In the days when I edited a newspaper, people sometimes sent me articles that were blatantly Hindu propaganda. That didn’t surprise me. What did was their inability to recognise the outpourings as propaganda or even one-sided. One man, a stockbroker, told me in all sincerity that Hinduism covered Buddhism, Christianity and even Islam. Therefore, he said, my paper and I would be serving the cause of ecumenism by publishing an article that focused on some aspect of Hinduism. He was not a card-holding member of the Jana Sangh (this was pre-BJP) and I do think he believed his words.

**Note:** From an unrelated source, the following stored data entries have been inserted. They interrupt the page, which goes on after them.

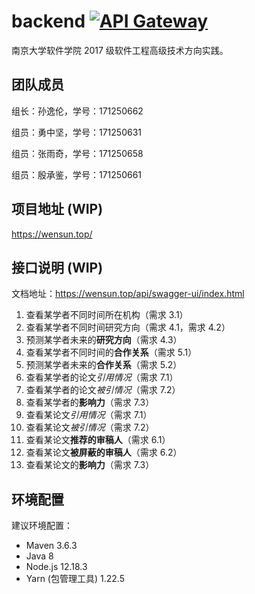 # backend [![API Gateway](https://github.com/NJU-SE-17-advanced-se/backend/workflows/Release%20API%20Gateway/badge.svg)](https://github.com/NJU-SE-17-advanced-se/backend/actions)

南京大学软件学院 2017 级软件工程高级技术方向实践。

## 团队成员

组长：孙逸伦，学号：171250662

组员：勇中坚，学号：171250631

组员：张雨奇，学号：171250658

组员：殷承鉴，学号：171250661

## 项目地址 (WIP)

https://wensun.top/

## 接口说明 (WIP)

文档地址：https://wensun.top/api/swagger-ui/index.html

1. 查看某学者不同时间所在机构（需求 3.1）
2. 查看某学者不同时间研究方向（需求 4.1，需求 4.2）
3. 预测某学者未来的**研究方向**（需求 4.3）
4. 查看某学者不同时间的**合作关系**（需求 5.1）
5. 预测某学者未来的**合作关系**（需求 5.2）
6. 查看某学者的论文*引用情况*（需求 7.1）
7. 查看某学者的论文*被引情况*（需求 7.2）
8. 查看某学者的**影响力**（需求 7.3）
9. 查看某论文*引用情况*（需求 7.1）
10. 查看某论文*被引情况*（需求 7.2）
11. 查看某论文**推荐的审稿人**（需求 6.1）
12. 查看某论文**被屏蔽的审稿人**（需求 6.2）
13. 查看某论文的**影响力**（需求 7.3）

## 环境配置

建议环境配置：

- Maven 3.6.3
- Java 8
- Node.js 12.18.3
- Yarn (包管理工具) 1.22.5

He was a family friend and we argued for a long time. I tried to persuade him that Buddhists, Christians and Muslims might not wish to accept Hinduism as their preferred label. That was immaterial to him.

 

All Indians were Hindus, and Hinduism projected all religions. He interpreted sanatan dharma in the narrowest sense imaginable. No wonder some saffron brigade stalwarts think B.R. Ambedkar was anti-national. One must assume that Hyderabad University’s former vice-chancellor, Appa Rao Podile, Union minister of state for labour and employment Bandaru Dattatreya, and Smriti Irani, Union minister of human resources development, took a not dissimilar view of the national interest, and what violates it. If so, Rohith Vemula paid with his life for a blinkered political vision that could do incalculable harm to the idea of India.